Предоставленный отрывок:
————
Объем торговли и ассортимент товаров
Объем частной торговли через Кяхту в рублевой стоимости или количестве товаров с какой-либо достоверностью установить не представляется возможным. Данные за период времени до 1755 года выгладят разрозненными и бессистемными. Дальше, как уже говорилось в главе 4 настоящего труда, появляется убедительная причина для того, чтобы заняться анализом имеющихся данных по товарообмену в рублях, но проводить его следует с разумной долей осмотрительности и с большими оговорками. В данных, приведенных ниже, не берется в расчет контрабанда, обуздать которую, следует отметить, практически не удалось с самого момента подписания Кяхтинского договора, а ведь на нее приходилась значительная доля общего фактического товарооборота. В 1758 году директор Кяхтинской таможни Р. Пятов докладывал, что тайные перевозки товаров невозможно было предотвратить из-за больших расстояний между таможенными заставами и караульными постами, а также потому, что буряты, назначенные в караульную службу, к своему заданию по перехвату контрабандистов относились спустя рукава. Они и сами были не прочь заняться таким незаконным промыслом. Поскольку деревянные частоколы и парапетные ограждения по грудь высотой соорудили много лет тому назад, по большому счету все они погнили, поломались или сгорели в пожаре, Р. Пятов выступил с инициативой по возведению основного барьера вдоль берега озера Байкал поблизости от Посольского монастыря (названного в честь С.Л. Владиславич-Рагузинского). Но в борьбе с изобретательными контрабандистами, готовыми преодолеть любые преграды на своем пути, на легкую победу рассчитывать не приходилось. В заключение отметим, что все дошедшие до нас сведения почерпнуты из документов таможенной службы, грешащих, как уже отмечалось, большими неточностями.
————
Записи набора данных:
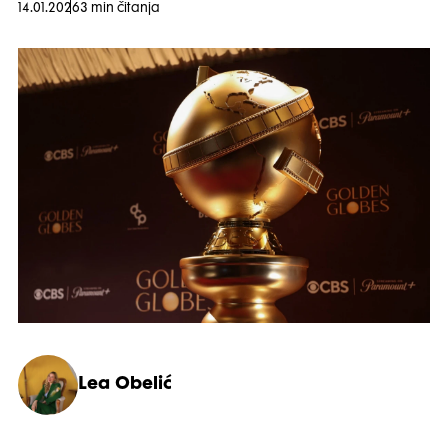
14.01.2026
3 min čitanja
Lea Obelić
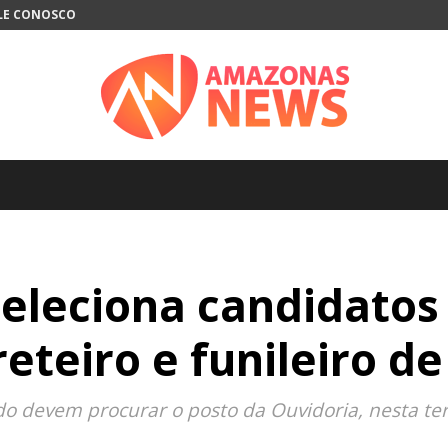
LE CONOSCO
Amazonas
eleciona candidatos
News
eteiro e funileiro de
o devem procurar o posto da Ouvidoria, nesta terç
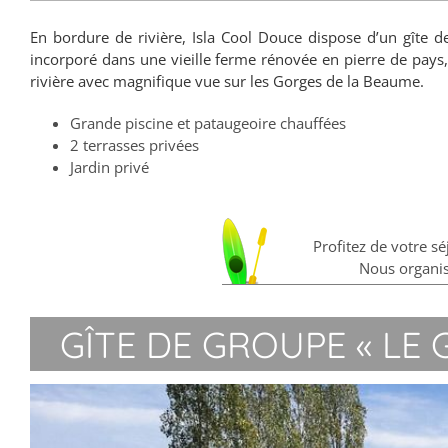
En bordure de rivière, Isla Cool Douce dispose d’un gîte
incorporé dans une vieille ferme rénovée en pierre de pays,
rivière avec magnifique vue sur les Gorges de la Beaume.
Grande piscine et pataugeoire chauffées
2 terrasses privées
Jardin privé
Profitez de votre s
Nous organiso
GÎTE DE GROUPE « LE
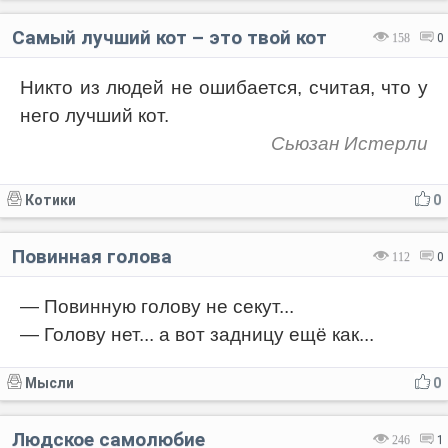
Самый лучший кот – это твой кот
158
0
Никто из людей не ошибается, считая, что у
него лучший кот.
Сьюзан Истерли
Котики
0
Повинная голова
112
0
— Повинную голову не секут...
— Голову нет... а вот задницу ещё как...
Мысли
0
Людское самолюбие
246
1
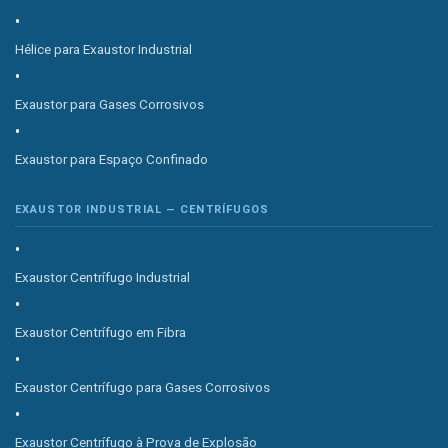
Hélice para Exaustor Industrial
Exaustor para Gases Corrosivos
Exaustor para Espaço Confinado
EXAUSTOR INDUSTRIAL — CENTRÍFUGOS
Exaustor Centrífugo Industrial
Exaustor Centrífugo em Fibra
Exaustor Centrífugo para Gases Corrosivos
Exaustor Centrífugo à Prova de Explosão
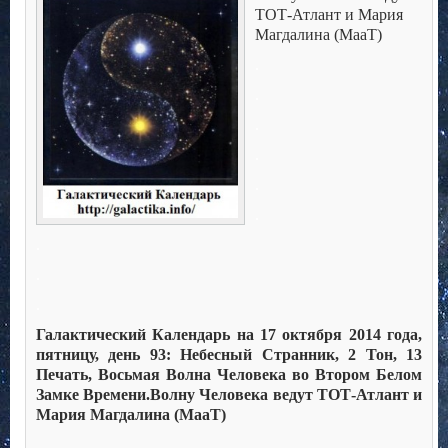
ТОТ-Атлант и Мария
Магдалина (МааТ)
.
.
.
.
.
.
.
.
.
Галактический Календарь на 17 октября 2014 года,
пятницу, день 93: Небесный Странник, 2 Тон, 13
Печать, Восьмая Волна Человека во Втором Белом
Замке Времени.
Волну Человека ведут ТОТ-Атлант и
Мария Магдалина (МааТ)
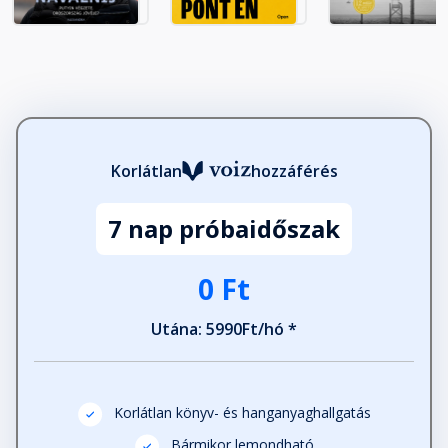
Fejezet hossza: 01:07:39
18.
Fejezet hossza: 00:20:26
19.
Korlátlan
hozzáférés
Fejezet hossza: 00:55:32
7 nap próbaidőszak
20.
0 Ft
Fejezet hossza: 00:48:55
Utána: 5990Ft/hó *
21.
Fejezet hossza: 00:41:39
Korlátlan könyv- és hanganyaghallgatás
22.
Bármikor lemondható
————
Поставленная задача 1:
В записях на отрезке от строки с «Самый лучший кот – это твой кот» до строки с «Exaustor Centrífugo à Prova de Explosão» включительно замените «Котики» на «Кошки» и приведите весь этот отрезок, больше ничего не меняя. Изображения в ответ не включайте.
Поставленная задача 2:
Напишите продолжение текста о частной торговле через Кяхту, начав сразу после его последнего предложения.
Текст и записи никак не связаны друг с другом.

Ответ 1:
Самый лучший кот – это твой кот
158
0
Никто из людей не ошибается, считая, что у
него лучший кот.
Сьюзан Истерли
Кошки
0
Повинная голова
112
0
— Повинную голову не секут...
— Голову нет... а вот задницу ещё как...
Мысли
0
Людское самолюбие
246
1
Hélice para Exaustor Industrial
Exaustor para Gases Corrosivos
Exaustor para Espaço Confinado
EXAUSTOR INDUSTRIAL — CENTRÍFUGOS
Exaustor Centrífugo Industrial
Exaustor Centrífugo em Fibra
Exaustor Centrífugo para Gases Corrosivos
Exaustor Centrífugo à Prova de Explosão

Ответ 2:
А.В. Семенов подсчитал, что в 1744 году русские купцы через покупку или обмен приобрели в Кяхте китайских товаров на 287 тысяч рублей, а два года спустя за восемь месяцев — на 177 106 рублей, то есть ими практически повторялся показатель 1744 года. Стоимость многих партий приобретенного товара достигала целых 10 тысяч рублей, а купцы первой гильдии, например московский предприниматель Гаврила Журавлев, тратили сразу по нескольку десятков тысяч рублей. Такие суммы видятся вполне правдоподобными, и их можно считать рационально точным показателем высокого уровня товарообмена, достигнутого в 1740-х годах, впрочем после весьма вялого старта. На 1751 году А.В. Семенов зафиксировал объем китайских товаров на уровне 433 133 серебряных рубля, что в полтора с небольшим раза больше, чем в середине 1740-х годов. В том числе указана стоимость шелковых тканей в размере 103 050 рублей, хлопчатобумажных изделий на 527 940 рублей, шелка-сырца и полуфабриката на 10 810 рублей и чая различных сортов на небольшую сумму 46 375 рублей. Никаких сумм для оценки стоимости российского экспорта до 1755 года не существует. Зато существуют все основания для предположения о том, что они примерно совпадают со стоимостью импорта. То есть валовой товарооборот в середине 1740-х годов можно оценить в сумму от 500 до 600 тысяч рублей и от 800 до 900 тысяч рублей за первые несколько лет следующего десятилетия.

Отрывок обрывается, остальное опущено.